I mostly agree with GP on stateful controls, but emacs has never clicked for me like vim did. Perhaps it's because switching between modes feels more natural than a simple toggle.
I mostly agree with GP on stateful controls, but emacs has never clicked for me like vim did. Perhaps it's because switching between modes feels more natural than a simple toggle.
Whereas I cut my teeth on emacs in the early 90's, so modal is what felt awkward. I wouldn't dislike vim's modes so much if it just had one combination insert/append mode that worked like every other editor out there (including a couple other modal editors I've used), but even after adding various hacks to my vimrc to help unify the two modes, I still stumble over the behavior differences in other places.
I really like the composable shorthand of vim's command set though, even if the only one I have in muscle memory is <esc>:wq
Honestly, there are more "modern" editors with even more intuitive flows. Helix being one. I think the ideal editor for me would be something like a mix of Helix's shortcuts with structural regexp like in vis.
> I wouldn't dislike vim's modes so much if it just had one combination insert/append mode that worked like every other editor out there (including a couple other modal editors I've used), but even after adding various hacks to my vimrc to help unify the two modes, I still stumble over the behavior differences in other places.
To be fair, for most values of "every other editor out there," they came after vi (if not after vim), so it's not like vi was discarding existing wisdom.
Actually, there are a number of full-screen editors that pre-dated vi. They were for mainframe operating systems, or were confined to some university or other, or were commercial products for something like CP/M made by some tiny company somewhere, and are largely forgotten; with the last magtapes or floppy discs that had copies of them long since thrown away. Unix and vi, and what escaped UCB, got remembered. But there was other stuff around.
Certainly! I was intentionally hedging my bets with 'most' in "for most values of 'every other editor out there.'" I'd still argue that, for very large values of 'most,' most editors in widespread use today came after vi.
For sure, I'm saying that vi stuck with its design rather than follow the trend of other modal editors that converged on one insert mode, and so did its follow-ups like vim.
I just tried out helix and I'm really liking the features like its single insert mode. Still taking some getting used to, since it's selection-first, not command-first, so `dd` just deletes two chars and not the line.
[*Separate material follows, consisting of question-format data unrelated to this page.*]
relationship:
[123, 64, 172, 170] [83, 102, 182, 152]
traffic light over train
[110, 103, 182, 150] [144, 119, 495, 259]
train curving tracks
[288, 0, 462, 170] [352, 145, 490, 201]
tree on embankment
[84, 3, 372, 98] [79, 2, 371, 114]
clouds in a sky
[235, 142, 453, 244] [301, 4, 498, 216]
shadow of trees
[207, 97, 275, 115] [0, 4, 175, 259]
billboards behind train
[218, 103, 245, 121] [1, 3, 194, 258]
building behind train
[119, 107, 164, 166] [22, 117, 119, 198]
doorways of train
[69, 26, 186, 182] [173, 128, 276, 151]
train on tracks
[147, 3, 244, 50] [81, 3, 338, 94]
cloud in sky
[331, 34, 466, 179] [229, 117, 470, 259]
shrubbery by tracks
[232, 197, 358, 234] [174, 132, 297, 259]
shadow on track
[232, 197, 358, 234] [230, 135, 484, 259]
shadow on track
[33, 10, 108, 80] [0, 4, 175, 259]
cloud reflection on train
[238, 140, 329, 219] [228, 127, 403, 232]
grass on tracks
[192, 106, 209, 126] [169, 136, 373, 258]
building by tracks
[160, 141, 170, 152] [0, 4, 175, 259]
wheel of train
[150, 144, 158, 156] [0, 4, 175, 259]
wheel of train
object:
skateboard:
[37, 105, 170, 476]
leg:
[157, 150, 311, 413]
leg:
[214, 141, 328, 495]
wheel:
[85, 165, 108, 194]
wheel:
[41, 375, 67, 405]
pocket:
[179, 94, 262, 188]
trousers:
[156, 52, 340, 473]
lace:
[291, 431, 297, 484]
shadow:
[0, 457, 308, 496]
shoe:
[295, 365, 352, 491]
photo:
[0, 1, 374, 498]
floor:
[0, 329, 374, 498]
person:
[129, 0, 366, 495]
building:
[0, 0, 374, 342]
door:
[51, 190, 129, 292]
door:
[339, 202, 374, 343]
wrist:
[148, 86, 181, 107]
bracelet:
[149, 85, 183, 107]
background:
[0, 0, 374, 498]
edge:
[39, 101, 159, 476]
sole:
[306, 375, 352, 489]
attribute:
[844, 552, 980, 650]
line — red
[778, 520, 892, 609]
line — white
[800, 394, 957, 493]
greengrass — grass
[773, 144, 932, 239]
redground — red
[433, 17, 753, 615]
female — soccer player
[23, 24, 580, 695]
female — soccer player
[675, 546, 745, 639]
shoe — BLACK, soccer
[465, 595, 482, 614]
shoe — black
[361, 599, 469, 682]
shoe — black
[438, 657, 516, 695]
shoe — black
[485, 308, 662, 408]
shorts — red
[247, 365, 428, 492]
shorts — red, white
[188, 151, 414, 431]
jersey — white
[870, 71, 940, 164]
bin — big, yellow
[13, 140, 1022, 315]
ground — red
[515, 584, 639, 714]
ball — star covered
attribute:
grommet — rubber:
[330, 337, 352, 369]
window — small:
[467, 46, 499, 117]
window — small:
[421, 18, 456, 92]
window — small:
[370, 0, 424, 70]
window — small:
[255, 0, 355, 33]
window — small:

And shift-V doesn't select lines... grr.
I have the same feeling and I use evil-mode in Emacs because of that. It's basically Vim inside of Emacs.
I tried evil-mode for awhile, but it had too many edge cases that behave differently so I went back /shrug
I have my instance set up to enable/disable evil via a keybinding. That way, the edge cases can be handled smoothly. There is also a way to configure evil so that emacs keybindings work while in Insert mode, but not in Normal or Visual mode, if that matters at all.